-------- DATA UNDER STUDY --------

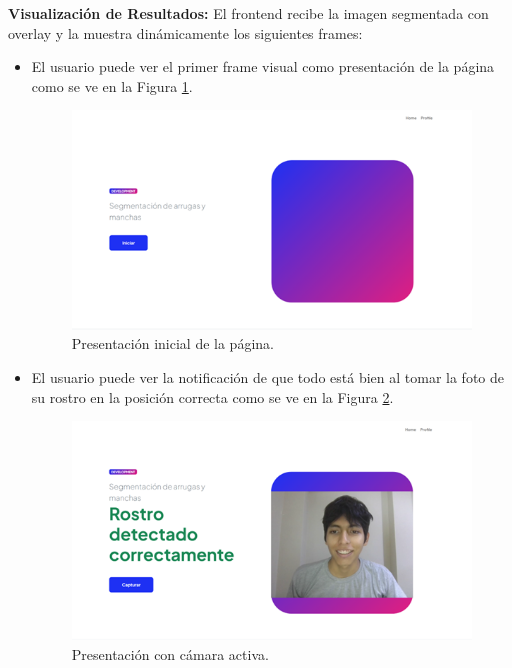 \textbf{Visualización de Resultados:}
El frontend recibe la imagen segmentada con overlay y la muestra dinámicamente los siguientes frames: 
\begin{itemize}
  \item El usuario puede ver el primer frame visual como presentación de la página como se ve en la Figura \ref{fig:presinicial}.

\begin{figure}[H]
      \centering
      \includegraphics[width=1\textwidth]{4/figures/PresentacionInicialPage.png}
      \caption{Presentación inicial de la página.}
      \label{fig:presinicial}
    \end{figure}

\item El usuario puede ver la notificación de que todo está bien al tomar la foto de su rostro en la posición correcta como se ve en la Figura \ref{fig:prescamact}.
\begin{figure}[H]
      \centering
      \includegraphics[width=1\textwidth]{4/figures/PresCamActive.png}
      \caption{Presentación con cámara activa.}
      \label{fig:prescamact}
    \end{figure}


\end{itemize}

--------

▸ **WHAT NEEDS TO BE DONE**: Copy the listing above exactly, minus the pictures.

▸ **EXERCISE OUTPUT**:
 \textbf{Visualización de Resultados:}
El frontend recibe la imagen segmentada con overlay y la muestra dinámicamente los siguientes frames: 
\begin{itemize}
  \item El usuario puede ver el primer frame visual como presentación de la página como se ve en la Figura \ref{fig:presinicial}.

\begin{figure}[H]
      \centering
      \includegraphics[width=1\textwidth]{4/figures/PresentacionInicialPage.png}
      \caption{Presentación inicial de la página.}
      \label{fig:presinicial}
    \end{figure}

\item El usuario puede ver la notificación de que todo está bien al tomar la foto de su rostro en la posición correcta como se ve en la Figura \ref{fig:prescamact}.
\begin{figure}[H]
      \centering
      \includegraphics[width=1\textwidth]{4/figures/PresCamActive.png}
      \caption{Presentación con cámara activa.}
      \label{fig:prescamact}
    \end{figure}


\end{itemize}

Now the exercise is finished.